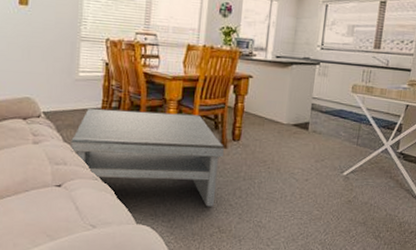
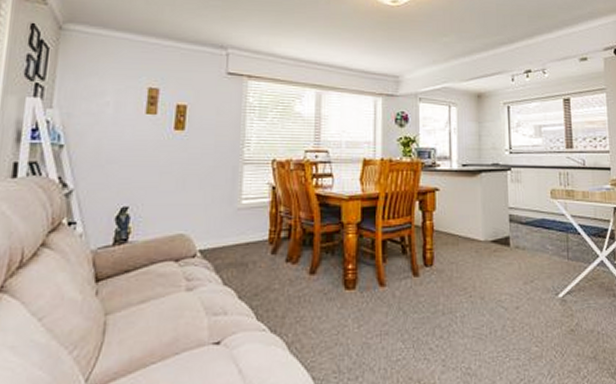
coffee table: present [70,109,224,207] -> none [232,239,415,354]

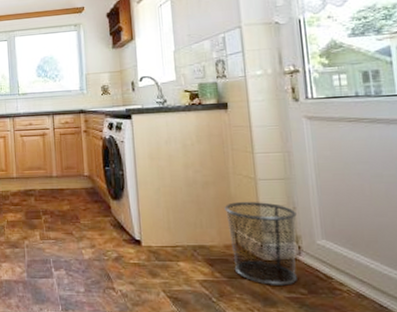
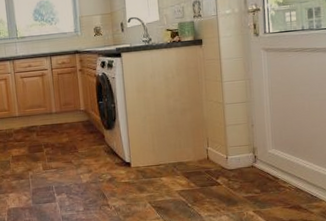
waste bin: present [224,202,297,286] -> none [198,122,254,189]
--
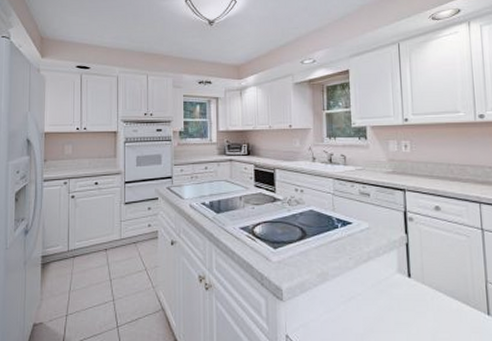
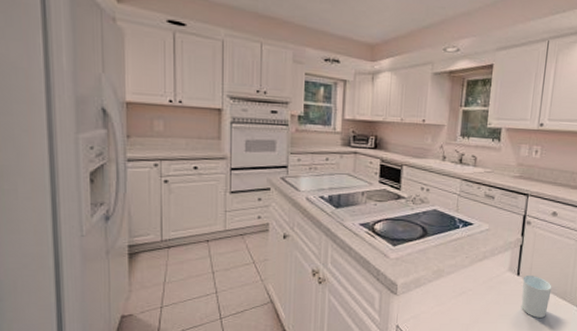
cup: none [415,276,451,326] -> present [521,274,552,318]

**WORK ORDER**
What is wanted is an exact copy of the lines above from the one containing "coffee table: present" through the one containing "waste bin: present", with no pictures in it.

**RESULT OF THE TASK**
coffee table: present [70,109,224,207] -> none [232,239,415,354]

waste bin: present [224,202,297,286] -> none [198,122,254,189]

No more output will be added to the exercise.